Task objective - Go through the data below and count every line that has the word "distance". Return only the count.

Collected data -
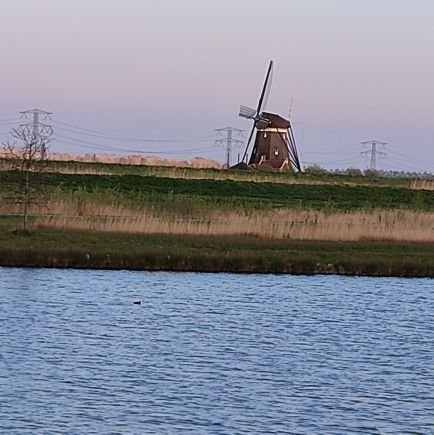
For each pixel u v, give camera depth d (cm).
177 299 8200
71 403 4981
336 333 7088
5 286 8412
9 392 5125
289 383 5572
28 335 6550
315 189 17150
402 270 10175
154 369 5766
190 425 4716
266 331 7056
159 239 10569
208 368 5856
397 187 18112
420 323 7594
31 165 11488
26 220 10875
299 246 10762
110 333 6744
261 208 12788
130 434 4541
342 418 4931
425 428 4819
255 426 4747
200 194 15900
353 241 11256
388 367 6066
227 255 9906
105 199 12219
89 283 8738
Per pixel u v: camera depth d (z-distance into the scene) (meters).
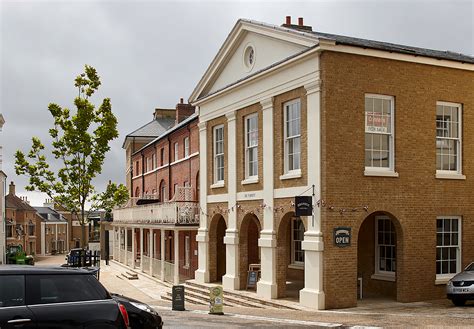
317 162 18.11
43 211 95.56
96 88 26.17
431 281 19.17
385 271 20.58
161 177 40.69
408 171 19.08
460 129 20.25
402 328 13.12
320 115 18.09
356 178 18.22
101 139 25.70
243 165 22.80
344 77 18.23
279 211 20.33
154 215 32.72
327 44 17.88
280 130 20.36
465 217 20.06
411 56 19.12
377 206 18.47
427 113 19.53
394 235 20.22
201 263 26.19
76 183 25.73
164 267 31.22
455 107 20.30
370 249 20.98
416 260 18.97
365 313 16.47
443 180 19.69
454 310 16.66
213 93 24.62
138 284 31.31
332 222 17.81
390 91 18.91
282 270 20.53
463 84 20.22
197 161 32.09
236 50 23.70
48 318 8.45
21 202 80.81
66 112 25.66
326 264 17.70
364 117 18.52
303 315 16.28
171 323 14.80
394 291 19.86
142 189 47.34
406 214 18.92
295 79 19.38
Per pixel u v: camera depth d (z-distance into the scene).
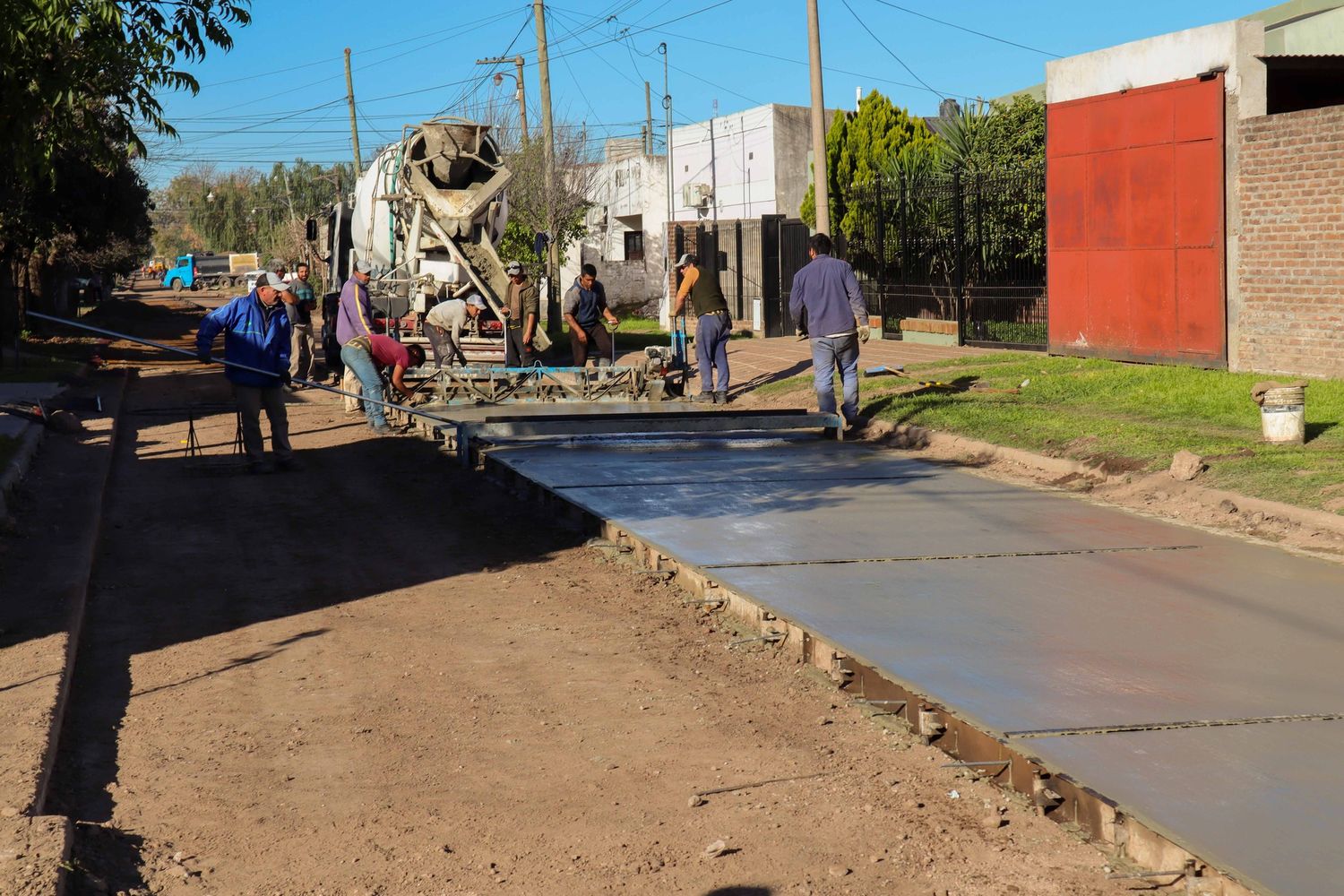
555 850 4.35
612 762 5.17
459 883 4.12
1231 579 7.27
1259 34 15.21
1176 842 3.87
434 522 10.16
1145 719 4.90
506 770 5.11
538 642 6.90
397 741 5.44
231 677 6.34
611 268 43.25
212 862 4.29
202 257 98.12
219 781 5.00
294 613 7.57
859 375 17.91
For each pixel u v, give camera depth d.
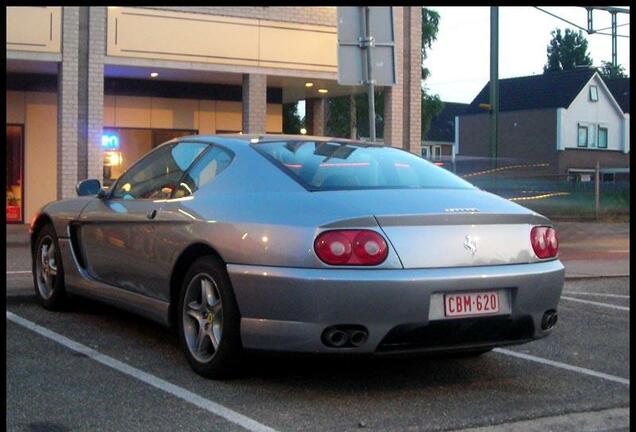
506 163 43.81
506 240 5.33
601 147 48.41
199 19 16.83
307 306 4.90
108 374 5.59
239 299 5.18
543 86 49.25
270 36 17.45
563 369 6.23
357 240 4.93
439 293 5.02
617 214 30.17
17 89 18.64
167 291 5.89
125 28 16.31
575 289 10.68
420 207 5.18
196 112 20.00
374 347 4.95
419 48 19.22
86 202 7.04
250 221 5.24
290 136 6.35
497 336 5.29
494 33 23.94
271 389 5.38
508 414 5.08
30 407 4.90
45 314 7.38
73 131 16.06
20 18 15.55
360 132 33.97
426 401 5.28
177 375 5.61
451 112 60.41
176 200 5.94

--

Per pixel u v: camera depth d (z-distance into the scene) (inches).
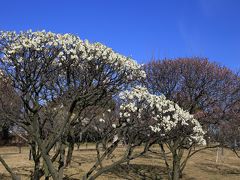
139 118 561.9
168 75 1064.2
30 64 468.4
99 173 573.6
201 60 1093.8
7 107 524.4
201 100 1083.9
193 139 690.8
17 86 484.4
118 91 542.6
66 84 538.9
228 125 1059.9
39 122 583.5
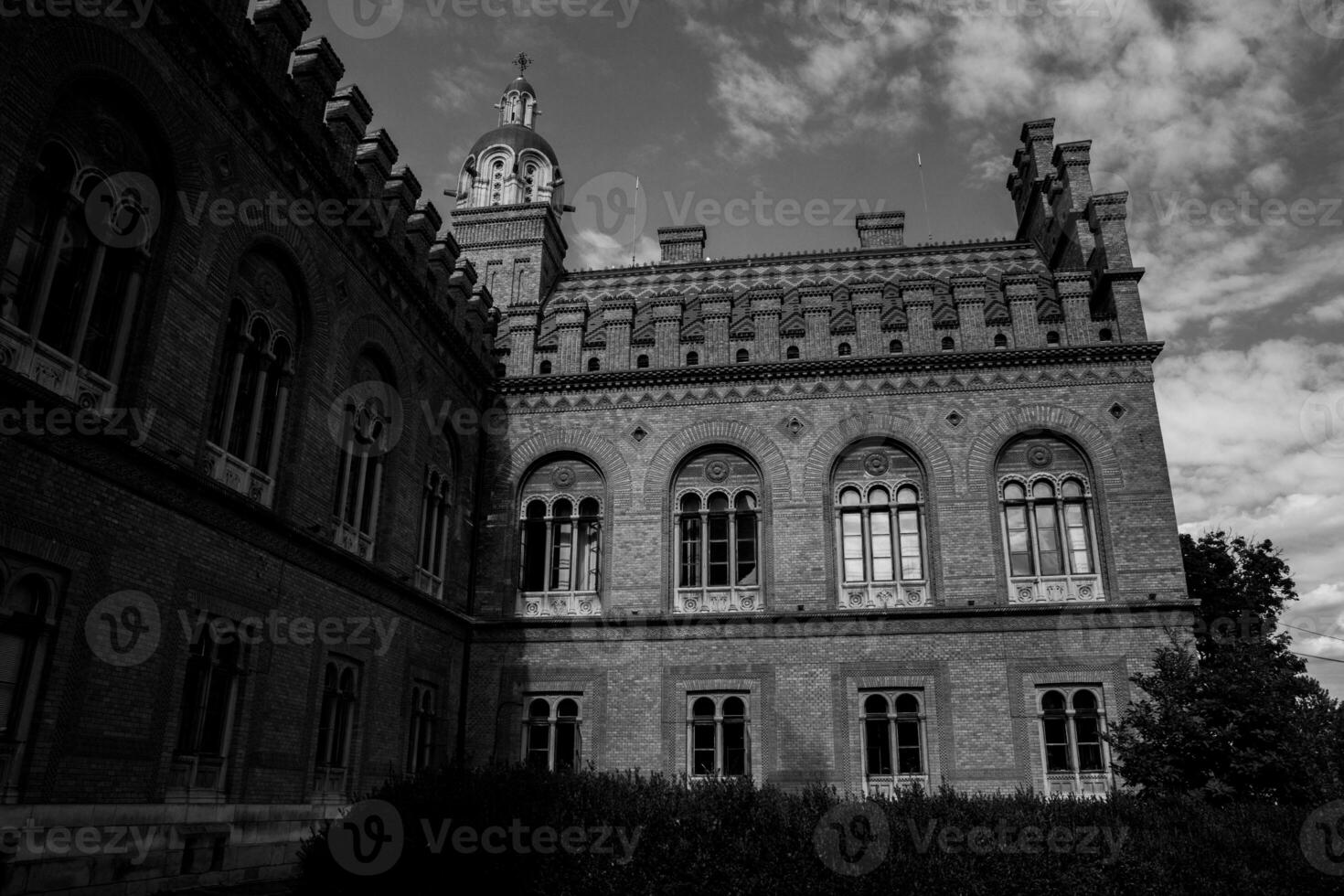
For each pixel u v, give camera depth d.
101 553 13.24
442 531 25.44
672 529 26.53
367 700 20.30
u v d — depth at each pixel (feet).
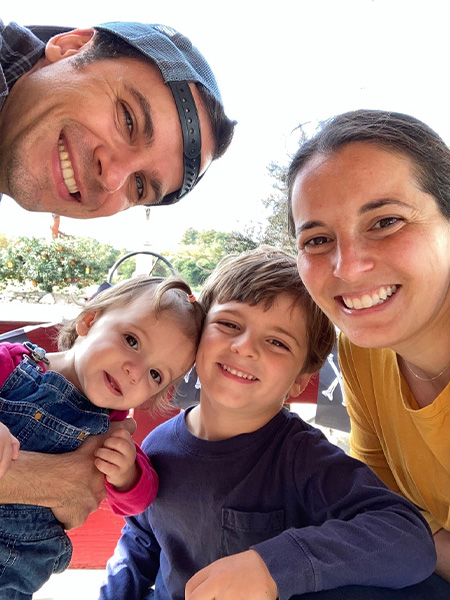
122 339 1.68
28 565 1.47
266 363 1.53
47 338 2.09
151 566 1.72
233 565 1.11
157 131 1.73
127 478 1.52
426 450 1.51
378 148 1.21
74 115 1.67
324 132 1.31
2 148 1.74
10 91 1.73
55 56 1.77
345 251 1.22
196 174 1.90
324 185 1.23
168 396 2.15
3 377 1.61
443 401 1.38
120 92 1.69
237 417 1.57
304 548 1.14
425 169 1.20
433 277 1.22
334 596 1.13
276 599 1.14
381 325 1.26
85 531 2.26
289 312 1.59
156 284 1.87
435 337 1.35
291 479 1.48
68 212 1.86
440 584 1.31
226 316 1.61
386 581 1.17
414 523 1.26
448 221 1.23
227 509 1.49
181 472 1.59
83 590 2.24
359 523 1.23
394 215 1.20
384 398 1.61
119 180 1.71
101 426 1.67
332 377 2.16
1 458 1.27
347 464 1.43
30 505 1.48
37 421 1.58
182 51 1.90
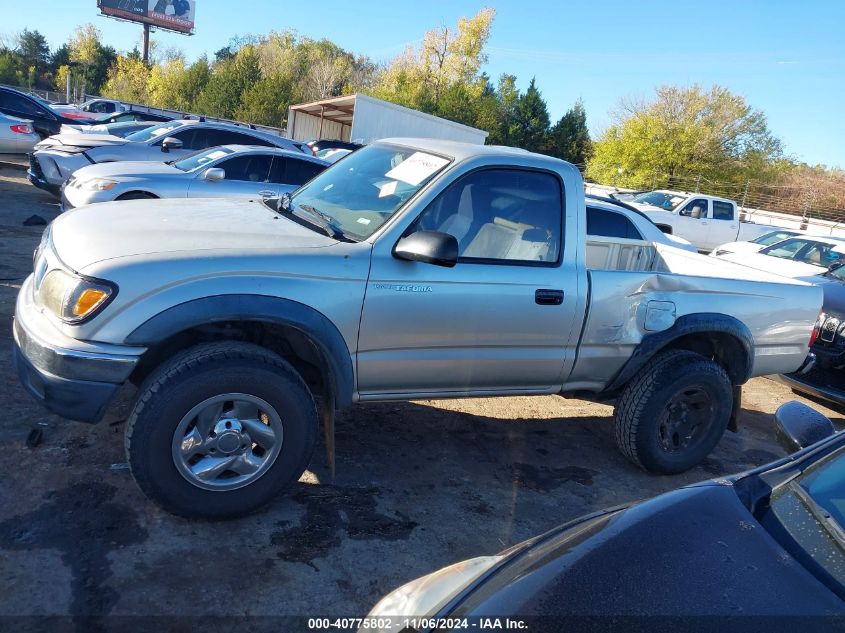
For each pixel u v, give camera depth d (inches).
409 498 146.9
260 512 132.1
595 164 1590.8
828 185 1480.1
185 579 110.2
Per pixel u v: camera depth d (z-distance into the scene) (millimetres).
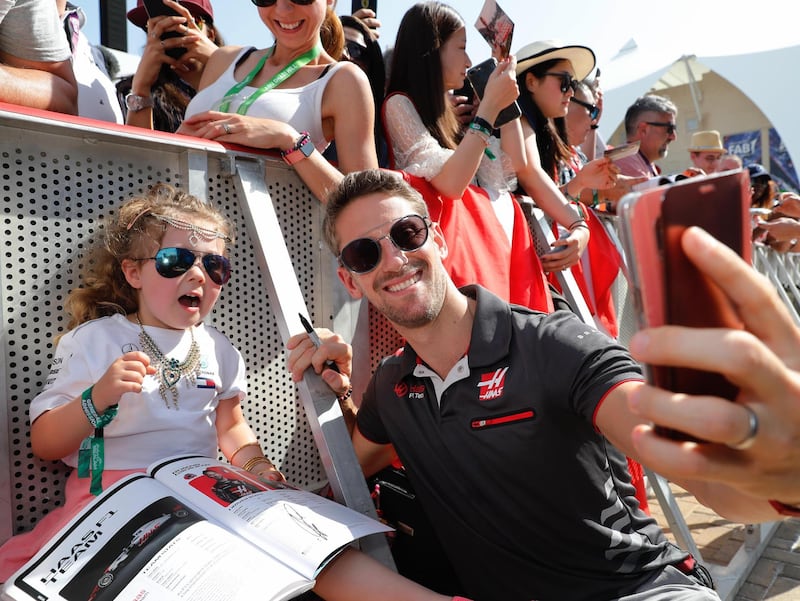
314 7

Task answer - 4